# A Throughput Analysis on Page Replacement Algorithms in Cache Memory Management

# S.M. Shamsheer Daula\*, Dr. K.E Sreenivasa Murthy\*\*, G Amjad Khan\*\*\*

\*Asst. Professor, G. Pulla Reddy Engineering College, Kurnool, A.P India \*\* Principal, SKTRMC, Kondair, Andhra Pradesh, India \*\*\* Asst. Professor, G. Pulla Reddy Engineering College, Kurnool, A. P, India

Abstract: The less time any processor takes in handling instructions the more would be its speed and efficiency. The speed of a processing device is not only based on it's Architectural features or Operational frequencies but also it needs to be dependent on the Memory mapping. A processors memory management is helped out with the operating system on which it is working. The memory management subsystem is one of the most important parts of the operating system. Since the early days of computing, there has been a need for more memory than exists physically in a system. Many considerations were raised leading to concepts of virtual and physical memories. With all steps on improving side a concept of Cache Memory is also much impressive. The nearest block of storage to hike processor speed has the procedures of fast information transactions. The retrieval of information (pages) from memories could be brought to fast extent by fast replacements of pages. This paper presents the various replacement algorithms with their performance analysis.

General Terms: Memories, Replacement Algorithms, Memory Mapping, Cache , Virtual Memory.

**Keywords:** LRU, LFU, FIFO, ARC, CAR, Linux, Hit, Miss.

# 1. Introduction

The memory management subsystem is one of the most important parts of the operating system. In the Hierarchy status of memory the Cache memory stands at the nearest level to transact information towards the processing unit. Since the early days of computing, there has been a need for more memory than exists physically in a system. Apart from making the processors, memory[3]so on faster the best approach is to maintain caches of useful information and data that make some operations faster. Linux uses a number of memory management related caches. Strategies have been developed to overcome this limitation and the most successful of these is virtual memory. Virtual memory makes the system appear to have more memory than it actually has by sharing it between competing processes as they need it. In most operating system texts, the treatment of memory management includes a section entitled "replacement policy," which deals with the selection of a page in main memory to be replaced when a new page must be brought in. This topic is sometimes difficult to explain because several interrelated concepts are involved:

- -- How many page frames are to be allocated to each active process
- -- Whether the set of pages to be considered for replacement should be limited to those of the process that caused the page fault or encompass all the page frames in main memory

-- Among the set of pages considered, which particular page should be selected for replacement

# 2. The Memory Management Subsystem:

Virtual memory does more than just make your computer's memory go further. The memory management subsystem provides:

Large Address Spaces :The operating system makes the system appear as if it has a larger amount of memory than it actually has. The virtual memory can be many times larger than the physical memory in the system.[1,12]

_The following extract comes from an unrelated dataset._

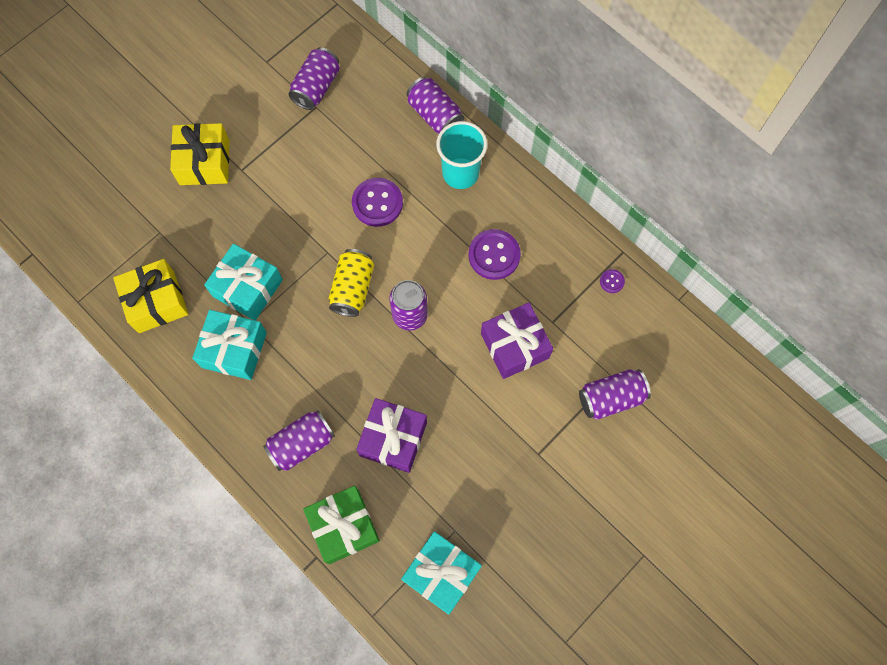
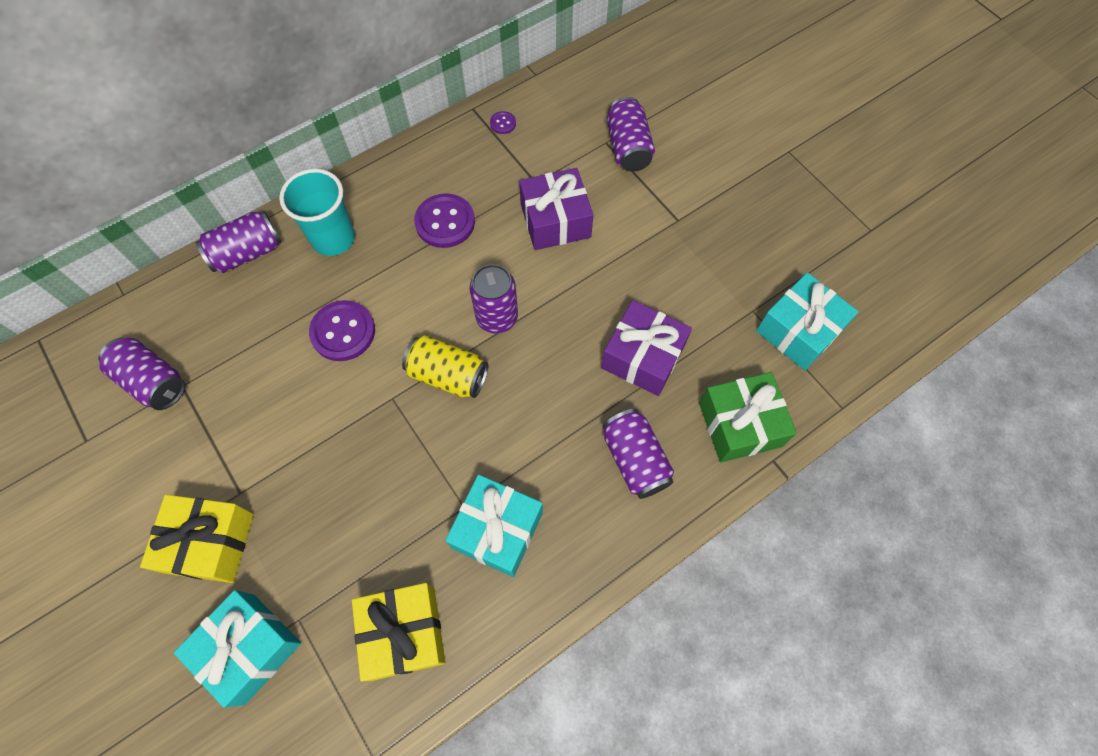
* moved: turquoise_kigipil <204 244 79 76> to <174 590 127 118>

**Protection**:Each process in the system has its own virtual address space. These virtual address spaces are completely separate from each other and so a process running one application cannot affect another. Also, the hardware virtual memory mechanisms allow areas of memory to be protected against writing. This protects code and data from being overwritten by rogue applications.

**Memory Mapping** :Memory mapping is used to map image and data files into a processes address space. In

memory mapping, the contents of a file are linked directly into the virtual address space of a process.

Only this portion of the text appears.